One of the major causes of E. Coli outbreaks in people is the way in which industrial farms unnaturally feed cows corn. When cows eat grass, the rumen (the organ that starts the digestive process) has a neutral pH. When they eat corn, the rumen becomes acidic. This helps to breed E. Coli bacteria that can survive the acid in human stomachs, thus making us ill and killing us. It's all a bit like how antibiotic use in factory farms promotes the development of antibiotic resistant bacteria.

Just feeding cows grass instead of corn during the last few days of their lives apparently reduces the number of E. Coli bacteria in their digestive tracts by 80% (though the previous time still helps breed acid resistant bugs). Unfortunately, most factory farms seem to prefer to try to deal with the problem through less effective means, helping the number of cases of E. Coli contamination to increase.

a sibilant intake of breath

I like this section- Good job Tom...

Any information that helps to expose the meat industry, the environmental scourge that it is, gets my vote every day of every week all year long....

We need to focus on the root causes of problems.
It's all connected

Unfortunately, many people don't realize that the factory farms and agribusiness are intimately connected. Iowa is becoming a state of mega-farms that produce only two things - corn and beef. They are big business. They are not producing food for consumption - at least 80% of the Iowa corn grown is fed to animals! - and I won't even mention the horrible conditions under which these animals (cows, pigs, etc.) live or how they are slaughtered daily. Driving through Orange County, NY, I have been assailed with the stench of concentrated manure from a nearby dairy farm. Who wants to live near that?

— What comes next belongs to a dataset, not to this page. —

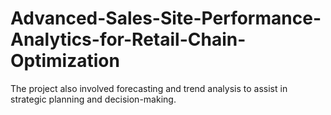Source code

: # Advanced-Sales-Site-Performance-Analytics-for-Retail-Chain-Optimization
The project also involved forecasting and trend analysis to assist in strategic planning and decision-making.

I response to my disgust over the turn our food supply has taken, I have gone vegan (to protect the environment, the animals, and my health), and I buy organic as much as possible. When people start going against nature the way we have with our factory farms and agribusinesses, we will certainly suffer the consequences.

"palpable air pollution"

Yuck!  What an image!

Nature Guru,
well done!  The more vegans the merrier!, says the Earth.

On the fecklessness of Iowa Democrats: Yes, that is pretty exasperating.

Are these the guys in office who are presumably supported by the pro-Obama caucusers?  Like, full of youth and energy and idealism?  Impelling a brilliant new movement of hope and joy? -- Gevalt.

JustLou,
I do not know where you are going with the idea about small CAFOs, but kindly count me out for now.

Chickens deserve our true friendship! So do fish! So do other sentient beings! Let us learn to be kind.